Fig. 4: Multi-reader multi-case evaluation and workflow impact.

A–F Per-reader performance without (black) and with (red) ProAI for: (A) AUC, (B) sensitivity, (C) specificity, (D) accuracy, (E) PPV and (F) NPV. Nine readers (R1–R9) each interpreted n = 250 de-identified cases per condition; points show per-reader estimates and lines link paired conditions. AUCs were computed from ordinal reader scores; other metrics were calculated at the prespecified diagnostic threshold used in the reading study. Group-level comparisons were performed within the OR–MRMC framework (two-sided) and are reported in the text and Supplementary Tables. G Experience-stratified AUC for senior radiologists (>10 years prostate MRI), general radiologists (<5 years prostate MRI) and urologists. Bars show group means with 95% CIs; two-sided tests as specified in Methods. H Reading time per case with and without ProAI. Violin plots summarise n = 250 cases per reader per condition; central line = median; box = IQR (25th–75th percentiles); whiskers = non-outlier range; overlaid dots indicate mean ± SD. Within-reader differences were assessed with a two-sided paired t-test (no multiplicity adjustment). Mean time decreased from 72.7 ± 23.5 s to 48.7 ± 10.0 s.
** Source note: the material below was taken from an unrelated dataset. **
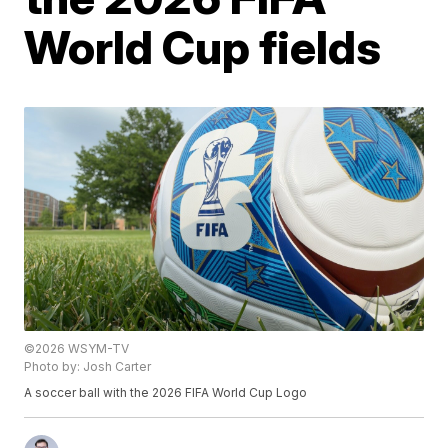
World Cup fields
©2026 WSYM-TV
Photo by: Josh Carter
A soccer ball with the 2026 FIFA World Cup Logo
Timing reflects active interpretation only and excludes AI preprocessing, which runs in parallel. I Clinical integration: consultation counts per reader across 250 cases; overall ProAI consultation rate 91.13%. Usage patterns reflect case complexity and reader confidence. All statistical tests were two-sided, and P < 0.05 was considered significant unless stated. AUC area under the ROC curve, PPV positive predictive value, NPV negative predictive value, R reader, AI ProAI software. Source data are provided as a Source Data file.